Le secteur industriel, dont la restructuration est encore balbutiante, repose essentiellement sur le traitement des produits agricoles, en particulier le coton, les huiles et graisses végétales et le sucre, ainsi que sur la production d’articles de consommation courante (savons, chaussures, motocyclettes, etc.). Le recyclage artisanal des objets manufacturés, alimentant un marché parallèle important, est indispensable pour le pays.

L’électricité est produite dans des centrales thermiques dont la majeure partie fonctionne au pétrole raffiné. Elles ont fourni, en 2003, 375,6 millions de kilowatts-heure. La mise en service des barrages de Kompienga et de Bagré en 1993 autorise des espoirs d’autosuffisance énergétique dans un proche avenir.

4.3

Échanges

La monnaie est le franc CFA, divisible en 100 centimes, émis par la Banque centrale d’Afrique de l’Ouest. Il a été dévalué de 50 p. 100 en 1994 (voir zone franc). À la veille de la dévaluation a été créée à Ouagadougou l’Union économique et monétaire ouest-africaine (UEMOA) regroupant le Bénin, le Burkina, la Côte d’Ivoire, le Mali, le Niger, le Sénégal et le Togo, à laquelle s’est jointe la Guinée-Bissau en 1997. Ces pays, qui visent à une intégration régionale, ont abaissé leurs droits de douane de 60 p. 100 en 1997 sur un certain nombre de produits, contre 30 p. 100 lors de la création de l’UEMAO.
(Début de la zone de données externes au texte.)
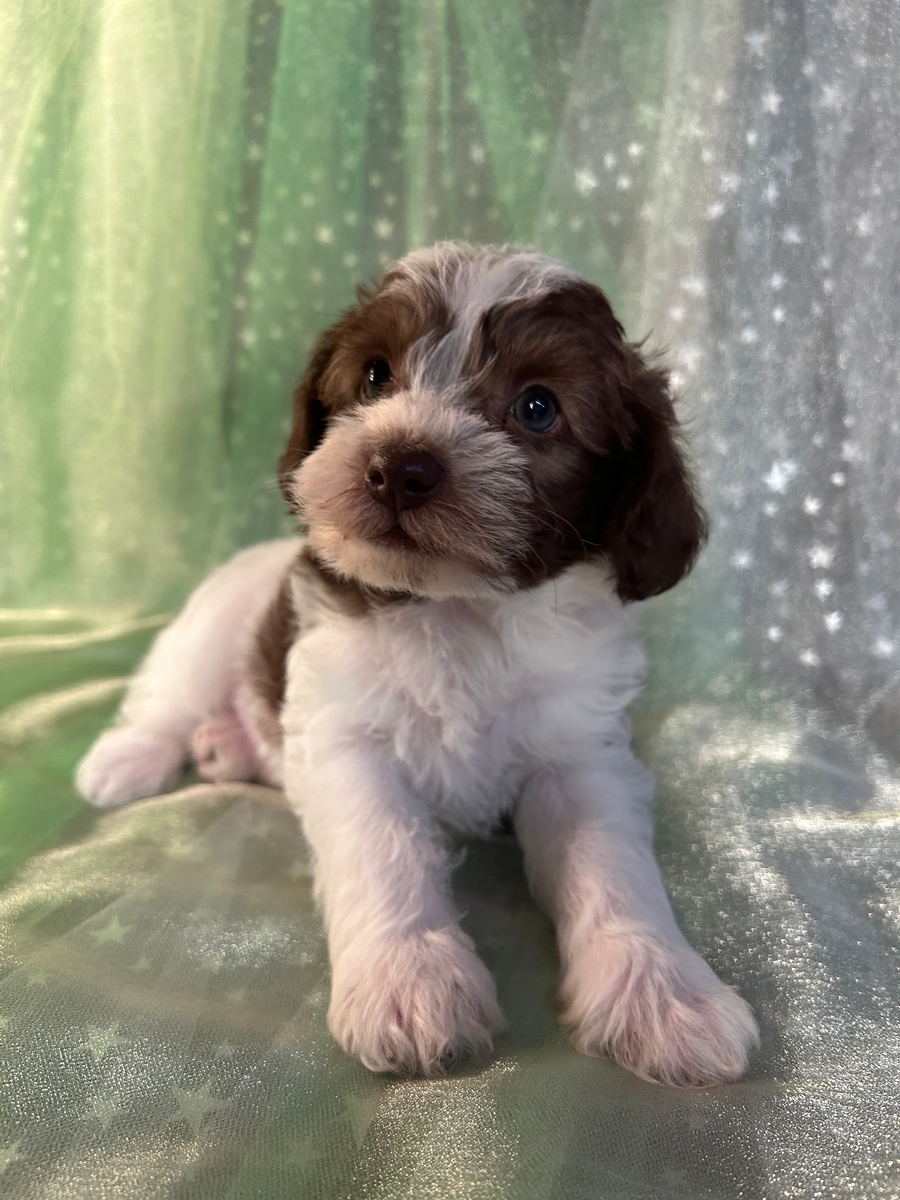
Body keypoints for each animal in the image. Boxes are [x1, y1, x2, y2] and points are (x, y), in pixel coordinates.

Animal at [75, 243, 763, 1089]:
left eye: (538, 407)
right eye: (375, 376)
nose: (397, 464)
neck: (455, 608)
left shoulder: (580, 749)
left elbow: (612, 862)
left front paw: (662, 989)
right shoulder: (345, 733)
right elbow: (384, 846)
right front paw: (407, 980)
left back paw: (227, 747)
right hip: (214, 620)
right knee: (169, 695)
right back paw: (128, 760)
Le Burkina exporte surtout du coton, du bétail, des noix de karité (beurre végétal qui entre notamment dans la composition du chocolat) et de l’arachide. La balance commerciale est déficitaire, car le pays importe tous ses produits pétroliers, métalliques et ses machines. En 2002, les importations étaient de 582,7 millions de dollars, contre 170,6 millions de dollars pour les exportations. La France, l’Italie et la Côte d’Ivoire sont les principaux partenaires commerciaux. L’économie burkinabé est historiquement très liée à celle de la Côte d’Ivoire à travers le commerce du bétail et l’immigration saisonnière facilitée par la ligne de chemin de fer Ouagadougou-Abidjan.

Construite à l’époque coloniale, cette voie ferrée était autant destinée à désenclaver le Sahel qu’à favoriser la venue des habitants de l’ancienne Haute-Volta, très peuplée, pour travailler dans les plantations de la zone forestière ivoirienne qui manquaient de main-d’œuvre (bois, café, cacao). Le pays dispose d’environ 12 506 km de routes assez bonnes, dont un tronçon de la route transsahélienne.